Three limited-edition “Monogramouflage” canvases in the Vuitton boutique at the Brooklyn Museum’s recent Murakami show
I’ve always thought that ceding a museum’s nonprofit space to a for-profit Louis Vuitton boutique (as occurred at the Takashi Murakami retrospective at the Los Angeles Museum of Contemporary Art and the Brooklyn Museum) was a bad idea and an even worse precedent.
But never did I anticipate the negative outcome that has now occurred. As most of you by now probably know, the show has ended but the bad taste lingers on: LA MOCA is now stuck with defending itself in court against a lawsuit by someone who bought limited edition Murakami canvases at the museum’s Vuitton shop. The plaintiff, Clint Arthur, says those works lacked documentation legally required in California. (Mike Boehm of the LA Times article describes the lawsuit in greater detail here.)
Unsurprisingly, Vuitton, through a spokesperson, told me that “this lawsuit has no merit” and added: “We intend to vigorously defend ourselves against this baseless litigation.” All the same, officials at the Brooklyn Museum, where the show and its handbag emporium have just closed, must be biting their fingernails.

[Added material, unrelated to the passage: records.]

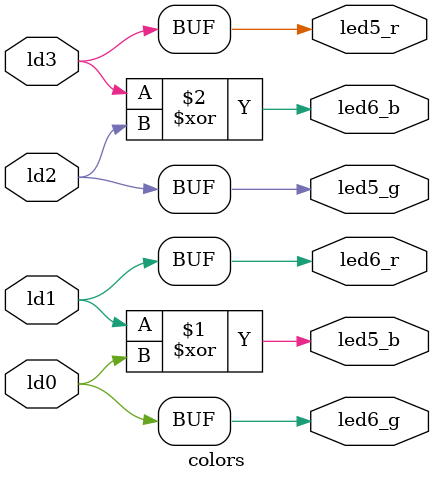
<source format=sv>

module top(
  input sysclk,
  output [3:0] led,
  output led5_r, led5_g, led5_b, led6_r, led6_g, led6_b 
  );

  wire led5_r_l, led5_g_l, led5_b_l, led6_r_l, led6_g_l, led6_b_l;
  integer count = 0;
    
  always@(posedge sysclk)
    count = count + 1;

  colors dut(count[31], count[30], count[29], count[28], led5_r_l, led5_g_l, led5_b_l, led6_r_l, led6_g_l, led6_b_l);
        
  assign led = count[31:28];
  assign led5_r = led5_r_l & (&count[2:0]);
  assign led5_g = led5_g_l & (&count[2:0]);
  assign led5_b = led5_b_l & (&count[2:0]);
  assign led6_r = led6_r_l & (&count[2:0]);
  assign led6_g = led6_g_l & (&count[2:0]);
  assign led6_b = led6_b_l & (&count[2:0]);
endmodule

module colors(
  input ld3, ld2, ld1, ld0,
  output led5_r, led5_g, led5_b, led6_r, led6_g, led6_b
  );

  assign led5_r = ld3;
  assign led5_g = ld2;
  assign led5_b = ld1 ^ ld0;
  assign led6_r = ld1;
  assign led6_g = ld0;
  assign led6_b = ld3 ^ ld2;
endmodule

</source>
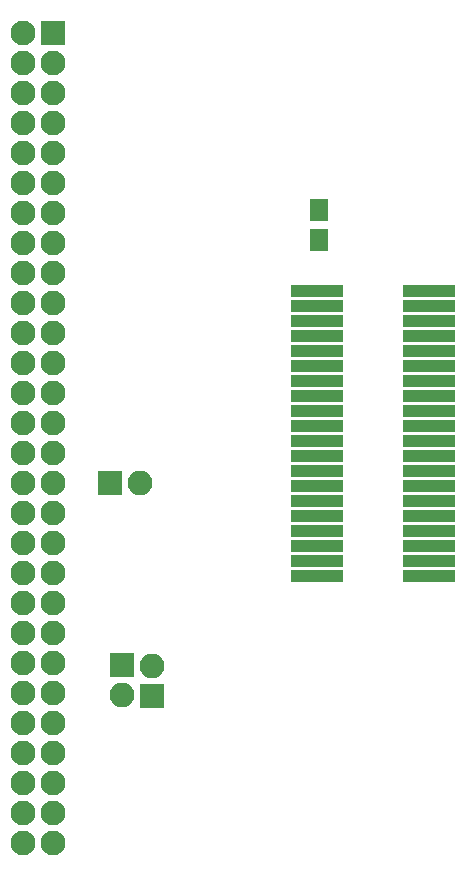
<source format=gbs>
G04 #@! TF.FileFunction,Soldermask,Bot*
%FSLAX46Y46*%
G04 Gerber Fmt 4.6, Leading zero omitted, Abs format (unit mm)*
G04 Created by KiCad (PCBNEW 4.0.7) date Wed Jun 27 14:29:21 2018*
%MOMM*%
%LPD*%
G01*
G04 APERTURE LIST*
%ADD10C,0.100000*%
%ADD11R,4.400000X1.035000*%
%ADD12R,2.100000X2.100000*%
%ADD13O,2.100000X2.100000*%
%ADD14R,1.650000X1.900000*%
%ADD15C,2.100000*%
G04 APERTURE END LIST*
D10*
D11*
X172720000Y-78232000D03*
X182120000Y-78232000D03*
X172720000Y-79502000D03*
X182120000Y-79502000D03*
X172720000Y-80772000D03*
X182120000Y-80772000D03*
X172720000Y-82042000D03*
X182120000Y-82042000D03*
X172720000Y-83312000D03*
X182120000Y-83312000D03*
X172720000Y-84582000D03*
X182120000Y-84582000D03*
X172720000Y-85852000D03*
X182120000Y-85852000D03*
X172720000Y-87122000D03*
X182120000Y-87122000D03*
X172720000Y-88392000D03*
X182120000Y-88392000D03*
X172720000Y-89662000D03*
X182120000Y-89662000D03*
X172720000Y-90932000D03*
X182120000Y-90932000D03*
X172720000Y-92202000D03*
X182120000Y-92202000D03*
X172720000Y-93472000D03*
X182120000Y-93472000D03*
X172720000Y-94742000D03*
X182120000Y-94742000D03*
X172720000Y-96012000D03*
X182120000Y-96012000D03*
X172720000Y-97282000D03*
X182120000Y-97282000D03*
X172720000Y-98552000D03*
X182120000Y-98552000D03*
X172720000Y-99822000D03*
X182120000Y-99822000D03*
X172720000Y-101092000D03*
X182120000Y-101092000D03*
X172720000Y-102362000D03*
X182120000Y-102362000D03*
D12*
X155194000Y-94488000D03*
D13*
X157734000Y-94488000D03*
D12*
X156210000Y-109960000D03*
D13*
X156210000Y-112500000D03*
D12*
X158750000Y-112522000D03*
D13*
X158750000Y-109982000D03*
D14*
X172847000Y-73914000D03*
X172847000Y-71414000D03*
D15*
X147828000Y-56388000D03*
D12*
X150368000Y-56388000D03*
D15*
X150368000Y-58928000D03*
X147828000Y-58928000D03*
X150368000Y-61468000D03*
X147828000Y-61468000D03*
X150368000Y-64008000D03*
X147828000Y-64008000D03*
X150368000Y-66548000D03*
X147828000Y-66548000D03*
X150368000Y-69088000D03*
X147828000Y-69088000D03*
X150368000Y-71628000D03*
X147828000Y-71628000D03*
X150368000Y-74168000D03*
X147828000Y-74168000D03*
X150368000Y-76708000D03*
X147828000Y-76708000D03*
X150368000Y-79248000D03*
X147828000Y-79248000D03*
X150368000Y-81788000D03*
X147828000Y-81788000D03*
X150368000Y-84328000D03*
X147828000Y-84328000D03*
X150368000Y-86868000D03*
X147828000Y-86868000D03*
X150368000Y-89408000D03*
X147828000Y-89408000D03*
X150368000Y-91948000D03*
X147828000Y-91948000D03*
X150368000Y-94488000D03*
X147828000Y-94488000D03*
X150368000Y-97028000D03*
X147828000Y-97028000D03*
X150368000Y-99568000D03*
X147828000Y-99568000D03*
X150368000Y-102108000D03*
X147828000Y-102108000D03*
X150368000Y-104648000D03*
X147828000Y-104648000D03*
X150368000Y-107188000D03*
X147828000Y-107188000D03*
X150368000Y-109728000D03*
X147828000Y-109728000D03*
X150368000Y-112268000D03*
X147828000Y-112268000D03*
X150368000Y-114808000D03*
X147828000Y-114808000D03*
X150368000Y-117348000D03*
X147828000Y-117348000D03*
X150368000Y-119888000D03*
X147828000Y-119888000D03*
X150368000Y-122428000D03*
X147828000Y-122428000D03*
X150368000Y-124968000D03*
X147828000Y-124968000D03*
M02*

</source>
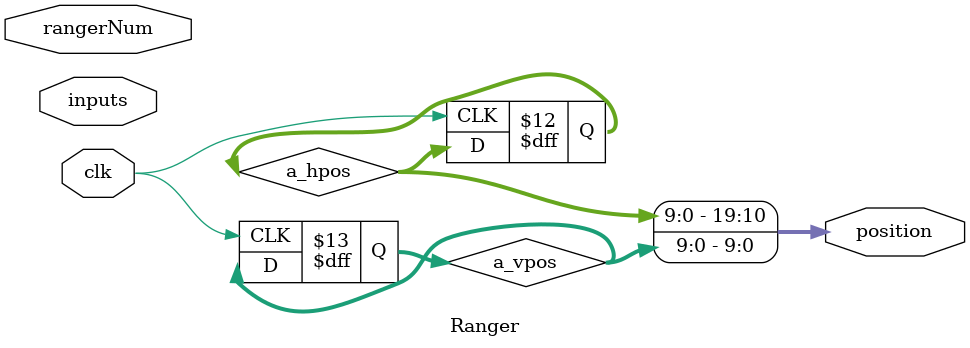
<source format=v>
`timescale 1ns / 1ps

module Ranger(
	input clk,
	input [2:0] rangerNum,
	input [3:0] inputs,
	output [19:0] position
    );
	 
	//Enemy initial positions here
	reg [9:0] a_hpos = 263;
   reg [9:0] a_vpos = 170;  
	
	assign position = {a_hpos,a_vpos};
	
	always@(posedge clk) begin
		case(inputs)
			4'b1000: a_vpos <= a_vpos;// - 3'd5; // up
			4'b0100: a_vpos <= a_vpos;// + 3'd5; // down
			4'b0010: a_hpos <= a_hpos;// - 3'd5; //left
			4'b0001: a_hpos <= a_hpos;// + 3'd5; //right
		endcase
	end
endmodule

</source>
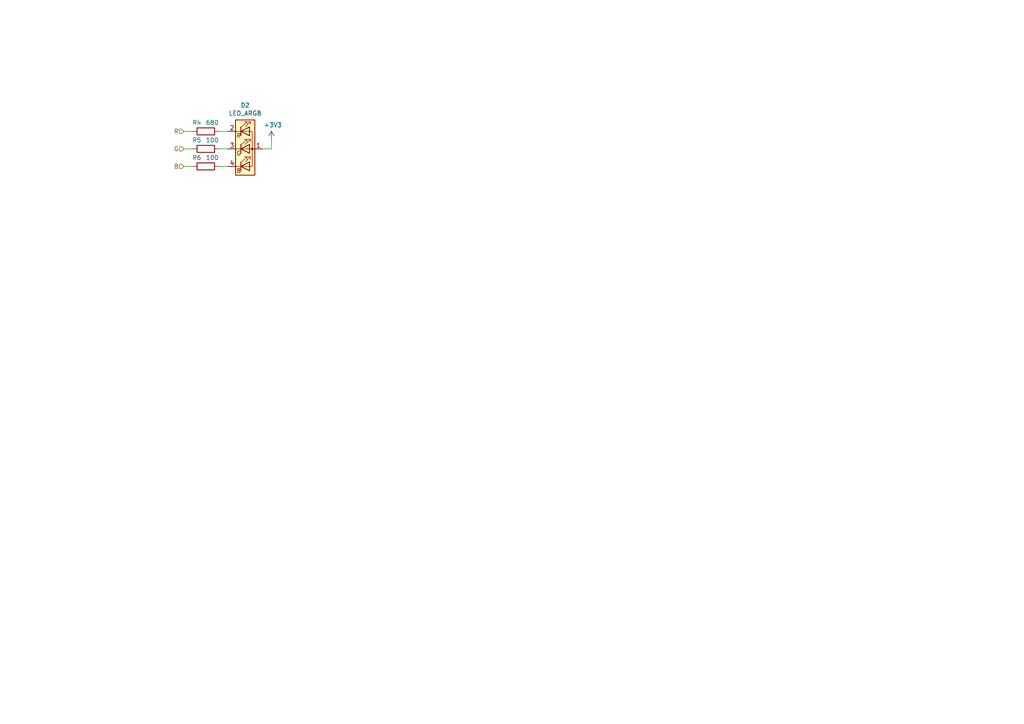
<source format=kicad_sch>
(kicad_sch (version 20211123) (generator eeschema)

  (uuid 96ef76a5-90c3-4767-98ba-2b61887e28d3)

  (paper "A4")

  


  (wire (pts (xy 76.2 43.18) (xy 78.74 43.18))
    (stroke (width 0) (type default) (color 0 0 0 0))
    (uuid 09bbea88-8bd7-48ec-baae-1b4a9a11a40e)
  )
  (wire (pts (xy 66.04 38.1) (xy 63.5 38.1))
    (stroke (width 0) (type default) (color 0 0 0 0))
    (uuid 272c2a78-b5f5-4b61-aed3-ec69e0e92729)
  )
  (wire (pts (xy 78.74 43.18) (xy 78.74 40.64))
    (stroke (width 0) (type default) (color 0 0 0 0))
    (uuid 41c18011-40db-4384-9ba4-c0158d0d9d6a)
  )
  (wire (pts (xy 55.88 38.1) (xy 53.34 38.1))
    (stroke (width 0) (type default) (color 0 0 0 0))
    (uuid 62f15a9a-9893-486e-9ad0-ea43f88fc9e7)
  )
  (wire (pts (xy 66.04 48.26) (xy 63.5 48.26))
    (stroke (width 0) (type default) (color 0 0 0 0))
    (uuid 7273dd21-e834-41d3-b279-d7de727709ca)
  )
  (wire (pts (xy 66.04 43.18) (xy 63.5 43.18))
    (stroke (width 0) (type default) (color 0 0 0 0))
    (uuid a3fab380-991d-404b-95d5-1c209b047b6e)
  )
  (wire (pts (xy 55.88 43.18) (xy 53.34 43.18))
    (stroke (width 0) (type default) (color 0 0 0 0))
    (uuid b2b363dd-8e47-4a76-a142-e00e28334875)
  )
  (wire (pts (xy 55.88 48.26) (xy 53.34 48.26))
    (stroke (width 0) (type default) (color 0 0 0 0))
    (uuid c15b2f75-2e10-4b71-bebb-e2b872171b92)
  )

  (hierarchical_label "G" (shape input) (at 53.34 43.18 180)
    (effects (font (size 1.27 1.27)) (justify right))
    (uuid 2b25e886-ded1-450a-ada1-ece4208052e4)
  )
  (hierarchical_label "R" (shape input) (at 53.34 38.1 180)
    (effects (font (size 1.27 1.27)) (justify right))
    (uuid f6a5c856-f2b5-40eb-a958-b666a0d408a0)
  )
  (hierarchical_label "B" (shape input) (at 53.34 48.26 180)
    (effects (font (size 1.27 1.27)) (justify right))
    (uuid ffa442c7-cbef-461f-8613-c211201cec06)
  )

  (symbol (lib_id "Device:R") (at 59.69 38.1 90) (mirror x)
    (in_bom yes) (on_board yes)
    (uuid 00000000-0000-0000-0000-00005bf3d0d9)
    (property "Reference" "R4" (id 0) (at 58.42 35.56 90)
      (effects (font (size 1.27 1.27)) (justify left))
    )
    (property "Value" "680" (id 1) (at 63.5 35.56 90)
      (effects (font (size 1.27 1.27)) (justify left))
    )
    (property "Footprint" "Resistor_SMD:R_0603_1608Metric_Pad1.05x0.95mm_HandSolder" (id 2) (at 59.69 36.322 90)
      (effects (font (size 1.27 1.27)) hide)
    )
    (property "Datasheet" "~" (id 3) (at 59.69 38.1 0)
      (effects (font (size 1.27 1.27)) hide)
    )
    (pin "1" (uuid 97c6c8ef-1604-40a2-9645-7a107204de21))
    (pin "2" (uuid 336b67ea-1a3c-40d5-9f02-73b08e7cd48e))
  )

  (symbol (lib_id "Device:R") (at 59.69 43.18 90) (mirror x)
    (in_bom yes) (on_board yes)
    (uuid 00000000-0000-0000-0000-00005bf3d0e7)
    (property "Reference" "R5" (id 0) (at 58.42 40.64 90)
      (effects (font (size 1.27 1.27)) (justify left))
    )
    (property "Value" "100" (id 1) (at 63.5 40.64 90)
      (effects (font (size 1.27 1.27)) (justify left))
    )
    (property "Footprint" "Resistor_SMD:R_0603_1608Metric_Pad1.05x0.95mm_HandSolder" (id 2) (at 59.69 41.402 90)
      (effects (font (size 1.27 1.27)) hide)
    )
    (property "Datasheet" "~" (id 3) (at 59.69 43.18 0)
      (effects (font (size 1.27 1.27)) hide)
    )
    (pin "1" (uuid 99f6416c-a895-44fc-8550-e40ab4d3ae17))
    (pin "2" (uuid 516b29a9-bee6-4da6-8539-ac161879ccb7))
  )

  (symbol (lib_id "Device:R") (at 59.69 48.26 90) (mirror x)
    (in_bom yes) (on_board yes)
    (uuid 00000000-0000-0000-0000-00005bf3d0ee)
    (property "Reference" "R6" (id 0) (at 58.42 45.72 90)
      (effects (font (size 1.27 1.27)) (justify left))
    )
    (property "Value" "100" (id 1) (at 63.5 45.72 90)
      (effects (font (size 1.27 1.27)) (justify left))
    )
    (property "Footprint" "Resistor_SMD:R_0603_1608Metric_Pad1.05x0.95mm_HandSolder" (id 2) (at 59.69 46.482 90)
      (effects (font (size 1.27 1.27)) hide)
    )
    (property "Datasheet" "~" (id 3) (at 59.69 48.26 0)
      (effects (font (size 1.27 1.27)) hide)
    )
    (pin "1" (uuid d77b43c6-84c9-46d8-9cd9-9b61f94718fd))
    (pin "2" (uuid d7ef5a2f-c4ee-4b8b-96d7-f2b222dd988c))
  )

  (symbol (lib_id "Device:LED_ARGB") (at 71.12 43.18 0)
    (in_bom yes) (on_board yes)
    (uuid 00000000-0000-0000-0000-00005cf83373)
    (property "Reference" "D2" (id 0) (at 71.12 30.5562 0))
    (property "Value" "LED_ARGB" (id 1) (at 71.12 32.8676 0))
    (property "Footprint" "LED_SMD:LED_Cree-PLCC4_3.2x2.8mm_CCW" (id 2) (at 71.12 44.45 0)
      (effects (font (size 1.27 1.27)) hide)
    )
    (property "Datasheet" "~" (id 3) (at 71.12 44.45 0)
      (effects (font (size 1.27 1.27)) hide)
    )
    (pin "1" (uuid 92f943cd-de51-421d-8d9d-c9738a7e57fe))
    (pin "2" (uuid 91966cea-4f27-4b76-aa52-61d179a73781))
    (pin "3" (uuid c269c4b0-b5dd-4560-8004-d18df24b149a))
    (pin "4" (uuid ee158366-d34e-426f-8337-df99442a6b0f))
  )

  (symbol (lib_id "power:+3V3") (at 78.74 40.64 0)
    (in_bom yes) (on_board yes)
    (uuid 00000000-0000-0000-0000-00005cf83456)
    (property "Reference" "#PWR0114" (id 0) (at 78.74 44.45 0)
      (effects (font (size 1.27 1.27)) hide)
    )
    (property "Value" "+3V3" (id 1) (at 79.121 36.2458 0))
    (property "Footprint" "" (id 2) (at 78.74 40.64 0)
      (effects (font (size 1.27 1.27)) hide)
    )
    (property "Datasheet" "" (id 3) (at 78.74 40.64 0)
      (effects (font (size 1.27 1.27)) hide)
    )
    (pin "1" (uuid c1429f6a-e092-4667-8a8b-bde018d3f4d3))
  )
)

</source>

While the show was still open, I asked Adam Husted, Brooklyn’s media relations manager, whether there were any signs that his museum might be drawn into a similar lawsuit. (New York’s print-disclosure statute was modeled on California’s and contains similar requirements for documentation.)
Husted’s reply:
The Museum is not being sued and there are no indications that we may
be. Vuitton is solely responsible for the store. I believe that the
works [the limited-edition canvases] are still on sale, but Vuitton would have to confirm that and
whether anything has changed.
Museums cannot afford—ethically or (in light of the possible legal costs) financially—to disclaim knowledge or responsibility for what goes on smack in the middle of their own exhibitions. After what happened in LA, Brooklyn had little excuse for eschewing due diligence—especially since the dispute involved the sale of artworks within the confines of an art museum.